The proposed law change, commonly known as the ‘‘Zero Carbon Bill’’, aims to ensure ‘‘net zero’’ emissions for most greenhouse gases by 2050.
NZ Steel’s New Zealand holding company Tasman Steel reported a 40 per cent increase in its net profit to $74m in the year to June, despite a 2 per cent drop in sales to $880m.
But NZ Steel said in a submission to Parliament’s Environment select committee that by failing to adequately recognise the issue of ‘‘competitiveness’’, the legislation could kill the industry.
‘‘There is a very real prospect ... we may set up policy decisions that could result in the closure of steel-making in New Zealand,’’ it warned.
The company employs more than 1400 staff at its steel mill in Glenbrook and at Pacific Steel in Otahuhu in South Auckland, and estimated that it provided work indirectly for another 2500 people.
The Glenbrook mill consumes about 800,000 tonnes of coal to manufacture about 650,000 tonnes of steel each year, mostly for domestic use.
‘‘The Glenbrook community is built around the mill. It cannot be overstated what the closure will mean to our community,’’ NZ Steel said in its submission.

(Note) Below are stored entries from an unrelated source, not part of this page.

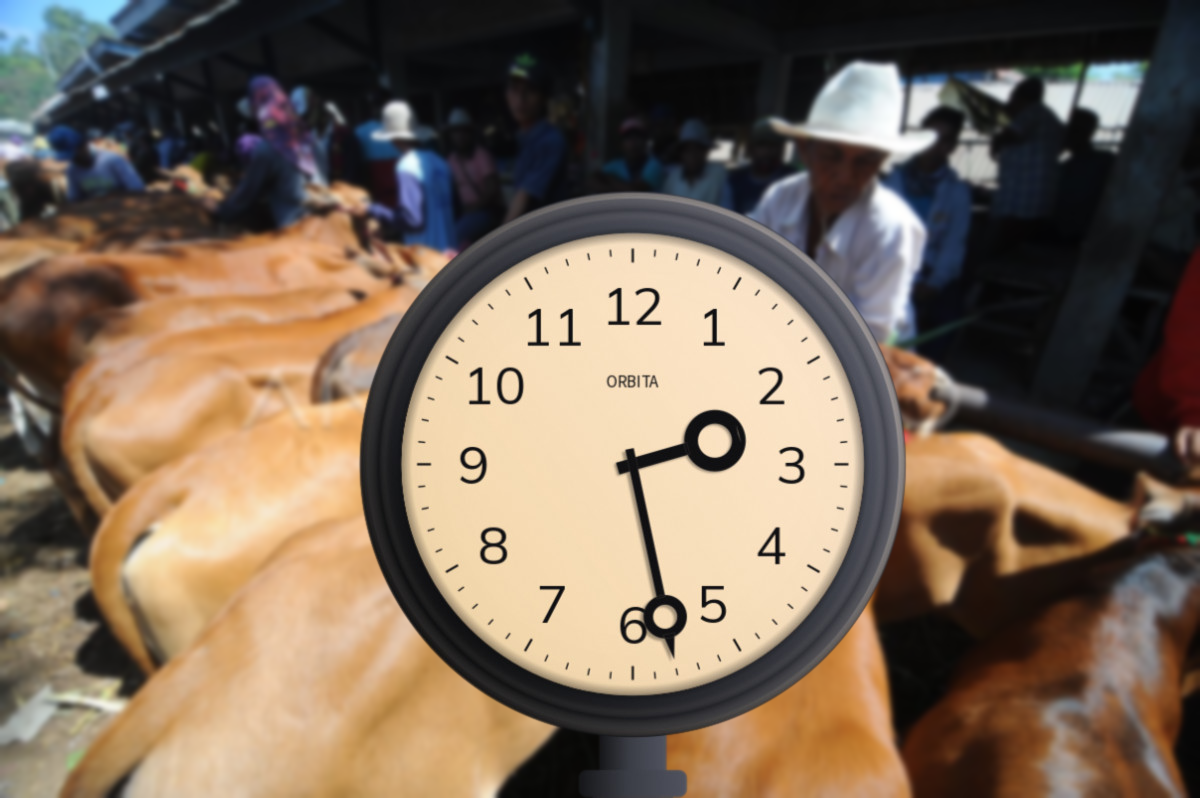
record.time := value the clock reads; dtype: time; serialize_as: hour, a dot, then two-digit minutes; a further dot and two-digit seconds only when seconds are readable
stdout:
2.28
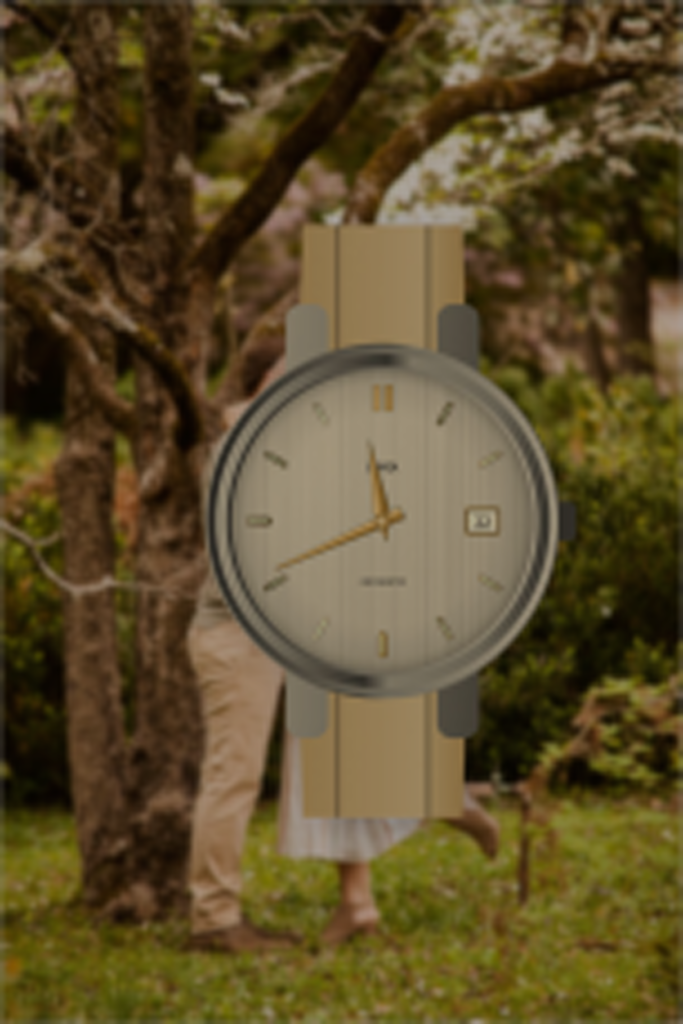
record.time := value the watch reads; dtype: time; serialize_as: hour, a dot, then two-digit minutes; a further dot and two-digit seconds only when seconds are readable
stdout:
11.41
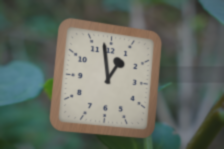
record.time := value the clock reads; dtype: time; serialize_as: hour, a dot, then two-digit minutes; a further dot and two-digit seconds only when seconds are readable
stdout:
12.58
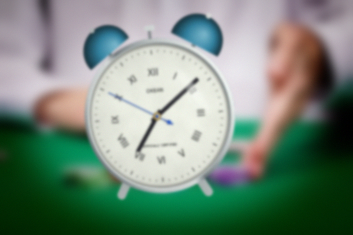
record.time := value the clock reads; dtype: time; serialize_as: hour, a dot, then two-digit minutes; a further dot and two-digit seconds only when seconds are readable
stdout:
7.08.50
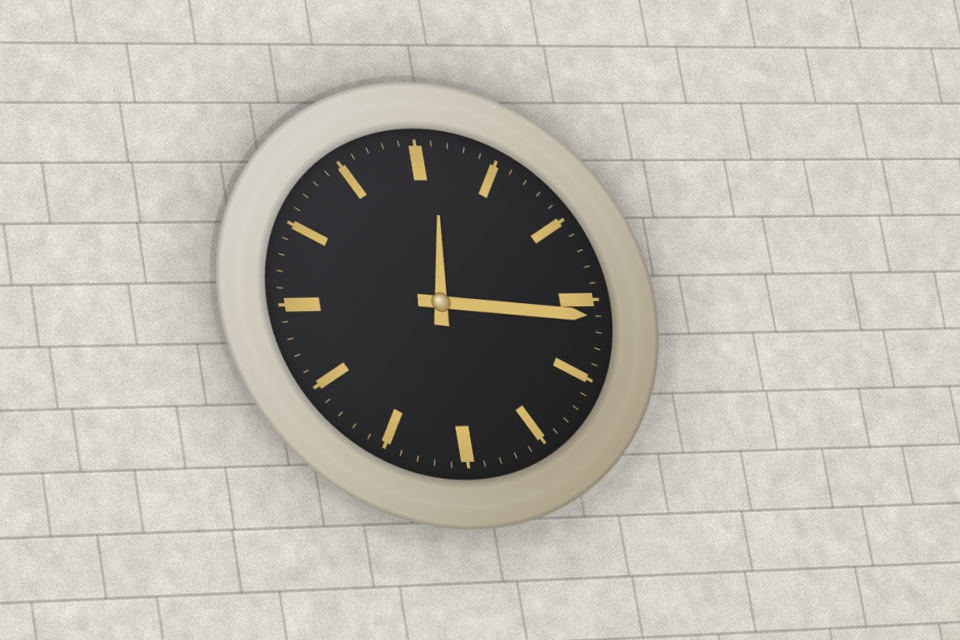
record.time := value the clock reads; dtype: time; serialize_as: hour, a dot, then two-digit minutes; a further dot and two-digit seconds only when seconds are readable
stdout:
12.16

If the Glenbrook mill was to close, the significant capital cost of restarting production meant the likelihood of steel-making returning to New Zealand ‘‘would be close to zero’’, it added.
It is not the first time the Australian-owned company – a division of Melbourne-based Bluescope Steel – has threatened closure.

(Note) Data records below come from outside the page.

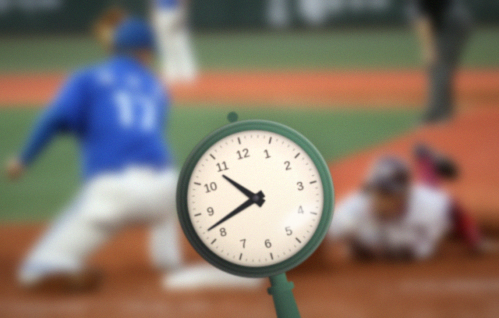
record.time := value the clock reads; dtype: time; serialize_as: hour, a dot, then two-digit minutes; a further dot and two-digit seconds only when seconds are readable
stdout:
10.42
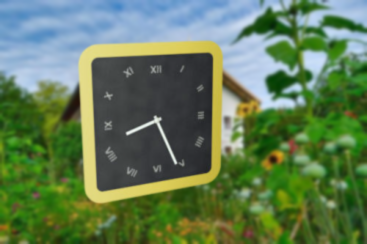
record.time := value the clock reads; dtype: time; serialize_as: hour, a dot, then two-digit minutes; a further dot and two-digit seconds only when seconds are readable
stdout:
8.26
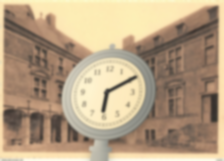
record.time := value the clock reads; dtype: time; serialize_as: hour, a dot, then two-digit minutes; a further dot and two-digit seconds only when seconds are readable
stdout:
6.10
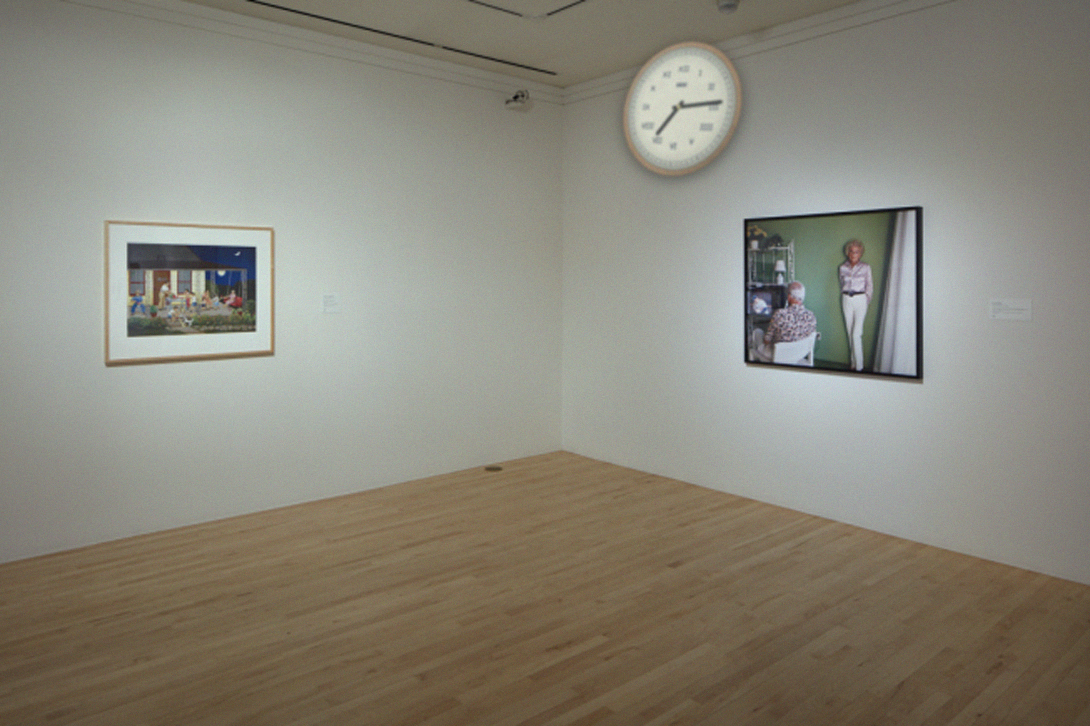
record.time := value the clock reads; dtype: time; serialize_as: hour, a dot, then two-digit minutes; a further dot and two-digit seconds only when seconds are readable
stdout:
7.14
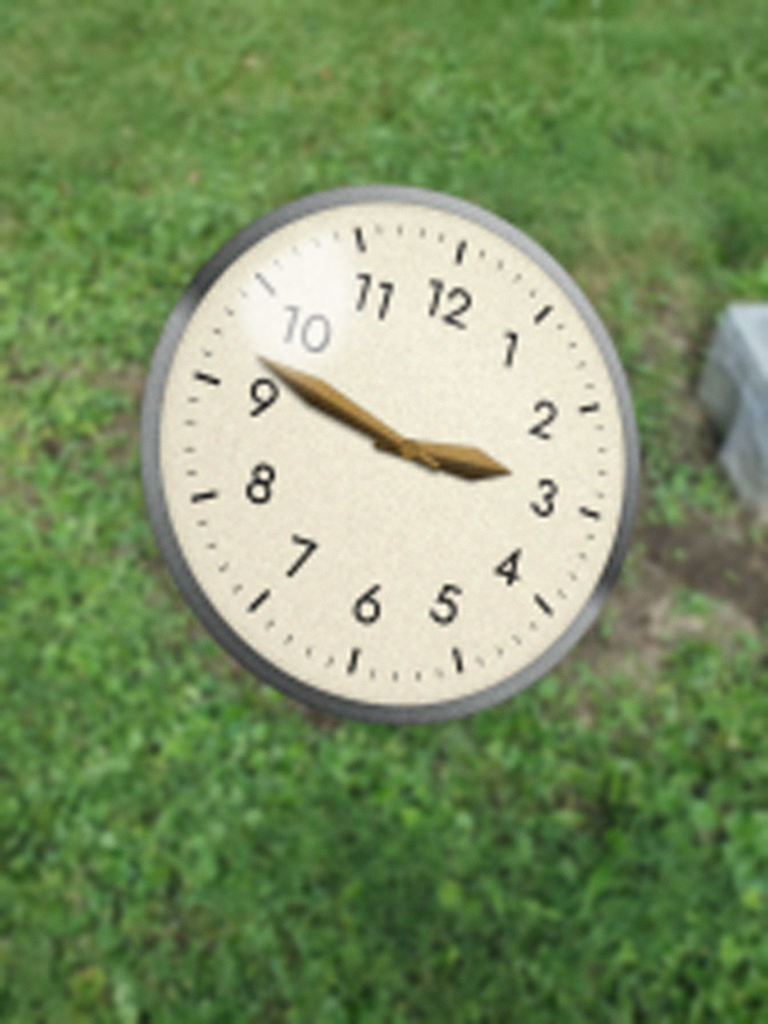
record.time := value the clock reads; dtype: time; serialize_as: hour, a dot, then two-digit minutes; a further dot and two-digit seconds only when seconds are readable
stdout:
2.47
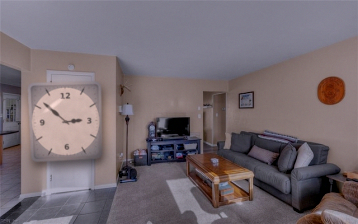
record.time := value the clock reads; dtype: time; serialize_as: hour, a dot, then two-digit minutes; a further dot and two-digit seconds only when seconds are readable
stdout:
2.52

The company warned the Productivity Commission in 2017 that if its net carbon cost increased even marginally, ‘‘steel making in New Zealand would be imperilled’’.
NZ Steel also told the Electricity Authority in 2016 that proposed changes to electricity transmission pricing created a ‘‘material risk of a partial close down’’.
The company currently receives about 90 per cent of the carbon credits it needs for free from the Government, under an arrangement designed to assist highly emissions-intensive businesses that are exposed to world trade.
NZ Steel acknowledged the Zero Carbon Bill would not ‘‘directly impact’’ the provision of those credits, which are instead governed by the Emissions Trading Scheme.
But it said the legislation should be amended to remove proposed new restrictions on the use of carbon credits purchased from overseas.
There has been controversy over where the company has purchased such credits from previously.
Gareth Morgan’s Morgan Foundation named NZ Steel as the country’s fifth-largest buyer of ‘‘fraudulent carbon credits’’ in a 2016 report.
That report said New Zealand as a country was highly-reliant on cheap credits bought from Russia and the Ukraine, the vast majority of which had not been generated by any actual reduction in emissions.
NZ Steel responded that it had always complied with ‘‘all the conditions on carbon credits set by the New Zealand government’’.
‘‘It’s important to us that any units we do purchase are environmentally credible going forward as well,’’ it said.
Its submission to the select committee said that the legislation should be ‘‘more supportive’’ of international trading in ‘‘credible’’ carbon credits.